→ Goal
Reproduce every line of all the entries that follow, word for word and in the same order.

>> begin

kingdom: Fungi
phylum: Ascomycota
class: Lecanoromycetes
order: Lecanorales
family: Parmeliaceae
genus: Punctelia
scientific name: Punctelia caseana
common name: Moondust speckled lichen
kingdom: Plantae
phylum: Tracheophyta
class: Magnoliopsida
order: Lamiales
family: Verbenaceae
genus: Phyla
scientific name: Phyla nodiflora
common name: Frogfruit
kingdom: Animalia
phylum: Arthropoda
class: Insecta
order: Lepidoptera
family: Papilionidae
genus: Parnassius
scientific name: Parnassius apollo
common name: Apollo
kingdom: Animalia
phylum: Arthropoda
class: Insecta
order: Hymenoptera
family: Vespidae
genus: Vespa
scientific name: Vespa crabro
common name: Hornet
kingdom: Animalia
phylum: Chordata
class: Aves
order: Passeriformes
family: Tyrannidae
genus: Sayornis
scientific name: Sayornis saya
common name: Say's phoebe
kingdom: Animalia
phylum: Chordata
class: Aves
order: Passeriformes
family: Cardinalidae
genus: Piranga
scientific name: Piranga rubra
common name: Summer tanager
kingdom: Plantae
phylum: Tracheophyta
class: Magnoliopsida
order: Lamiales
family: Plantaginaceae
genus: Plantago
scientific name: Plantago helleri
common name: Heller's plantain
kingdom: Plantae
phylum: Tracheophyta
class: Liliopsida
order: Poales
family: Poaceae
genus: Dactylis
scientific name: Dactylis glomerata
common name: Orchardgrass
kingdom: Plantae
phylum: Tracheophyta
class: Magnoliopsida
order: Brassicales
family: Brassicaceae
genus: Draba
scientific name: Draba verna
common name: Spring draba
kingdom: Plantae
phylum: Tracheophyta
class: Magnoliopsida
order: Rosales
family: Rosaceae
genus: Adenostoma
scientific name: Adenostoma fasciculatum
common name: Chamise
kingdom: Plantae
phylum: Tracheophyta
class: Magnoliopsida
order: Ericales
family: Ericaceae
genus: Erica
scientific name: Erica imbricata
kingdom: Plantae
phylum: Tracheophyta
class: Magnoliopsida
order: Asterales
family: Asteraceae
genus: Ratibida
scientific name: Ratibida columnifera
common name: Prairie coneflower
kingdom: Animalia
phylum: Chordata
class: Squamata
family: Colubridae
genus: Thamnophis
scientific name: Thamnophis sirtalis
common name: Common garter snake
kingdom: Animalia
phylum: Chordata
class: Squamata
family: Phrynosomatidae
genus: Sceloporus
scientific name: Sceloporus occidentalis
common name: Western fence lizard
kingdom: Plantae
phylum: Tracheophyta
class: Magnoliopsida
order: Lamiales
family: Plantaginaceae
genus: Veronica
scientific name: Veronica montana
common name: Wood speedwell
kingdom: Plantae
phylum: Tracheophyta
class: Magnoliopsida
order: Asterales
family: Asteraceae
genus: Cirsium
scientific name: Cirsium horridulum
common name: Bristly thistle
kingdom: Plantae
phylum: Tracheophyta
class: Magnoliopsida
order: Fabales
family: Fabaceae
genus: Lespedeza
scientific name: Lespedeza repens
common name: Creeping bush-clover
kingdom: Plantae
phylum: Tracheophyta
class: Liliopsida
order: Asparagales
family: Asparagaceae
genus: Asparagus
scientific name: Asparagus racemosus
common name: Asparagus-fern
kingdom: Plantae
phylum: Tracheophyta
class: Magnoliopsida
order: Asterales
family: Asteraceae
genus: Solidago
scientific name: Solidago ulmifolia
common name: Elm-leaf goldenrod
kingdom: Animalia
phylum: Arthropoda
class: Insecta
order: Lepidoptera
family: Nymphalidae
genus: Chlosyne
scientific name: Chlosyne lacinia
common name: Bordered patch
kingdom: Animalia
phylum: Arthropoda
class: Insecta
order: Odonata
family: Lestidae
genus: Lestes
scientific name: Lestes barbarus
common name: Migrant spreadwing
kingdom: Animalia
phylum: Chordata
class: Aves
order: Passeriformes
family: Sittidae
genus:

>> end

→ Written response
kingdom: Fungi
phylum: Ascomycota
class: Lecanoromycetes
order: Lecanorales
family: Parmeliaceae
genus: Punctelia
scientific name: Punctelia caseana
common name: Moondust speckled lichen
kingdom: Plantae
phylum: Tracheophyta
class: Magnoliopsida
order: Lamiales
family: Verbenaceae
genus: Phyla
scientific name: Phyla nodiflora
common name: Frogfruit
kingdom: Animalia
phylum: Arthropoda
class: Insecta
order: Lepidoptera
family: Papilionidae
genus: Parnassius
scientific name: Parnassius apollo
common name: Apollo
kingdom: Animalia
phylum: Arthropoda
class: Insecta
order: Hymenoptera
family: Vespidae
genus: Vespa
scientific name: Vespa crabro
common name: Hornet
kingdom: Animalia
phylum: Chordata
class: Aves
order: Passeriformes
family: Tyrannidae
genus: Sayornis
scientific name: Sayornis saya
common name: Say's phoebe
kingdom: Animalia
phylum: Chordata
class: Aves
order: Passeriformes
family: Cardinalidae
genus: Piranga
scientific name: Piranga rubra
common name: Summer tanager
kingdom: Plantae
phylum: Tracheophyta
class: Magnoliopsida
order: Lamiales
family: Plantaginaceae
genus: Plantago
scientific name: Plantago helleri
common name: Heller's plantain
kingdom: Plantae
phylum: Tracheophyta
class: Liliopsida
order: Poales
family: Poaceae
genus: Dactylis
scientific name: Dactylis glomerata
common name: Orchardgrass
kingdom: Plantae
phylum: Tracheophyta
class: Magnoliopsida
order: Brassicales
family: Brassicaceae
genus: Draba
scientific name: Draba verna
common name: Spring draba
kingdom: Plantae
phylum: Tracheophyta
class: Magnoliopsida
order: Rosales
family: Rosaceae
genus: Adenostoma
scientific name: Adenostoma fasciculatum
common name: Chamise
kingdom: Plantae
phylum: Tracheophyta
class: Magnoliopsida
order: Ericales
family: Ericaceae
genus: Erica
scientific name: Erica imbricata
kingdom: Plantae
phylum: Tracheophyta
class: Magnoliopsida
order: Asterales
family: Asteraceae
genus: Ratibida
scientific name: Ratibida columnifera
common name: Prairie coneflower
kingdom: Animalia
phylum: Chordata
class: Squamata
family: Colubridae
genus: Thamnophis
scientific name: Thamnophis sirtalis
common name: Common garter snake
kingdom: Animalia
phylum: Chordata
class: Squamata
family: Phrynosomatidae
genus: Sceloporus
scientific name: Sceloporus occidentalis
common name: Western fence lizard
kingdom: Plantae
phylum: Tracheophyta
class: Magnoliopsida
order: Lamiales
family: Plantaginaceae
genus: Veronica
scientific name: Veronica montana
common name: Wood speedwell
kingdom: Plantae
phylum: Tracheophyta
class: Magnoliopsida
order: Asterales
family: Asteraceae
genus: Cirsium
scientific name: Cirsium horridulum
common name: Bristly thistle
kingdom: Plantae
phylum: Tracheophyta
class: Magnoliopsida
order: Fabales
family: Fabaceae
genus: Lespedeza
scientific name: Lespedeza repens
common name: Creeping bush-clover
kingdom: Plantae
phylum: Tracheophyta
class: Liliopsida
order: Asparagales
family: Asparagaceae
genus: Asparagus
scientific name: Asparagus racemosus
common name: Asparagus-fern
kingdom: Plantae
phylum: Tracheophyta
class: Magnoliopsida
order: Asterales
family: Asteraceae
genus: Solidago
scientific name: Solidago ulmifolia
common name: Elm-leaf goldenrod
kingdom: Animalia
phylum: Arthropoda
class: Insecta
order: Lepidoptera
family: Nymphalidae
genus: Chlosyne
scientific name: Chlosyne lacinia
common name: Bordered patch
kingdom: Animalia
phylum: Arthropoda
class: Insecta
order: Odonata
family: Lestidae
genus: Lestes
scientific name: Lestes barbarus
common name: Migrant spreadwing
kingdom: Animalia
phylum: Chordata
class: Aves
order: Passeriformes
family: Sittidae
genus:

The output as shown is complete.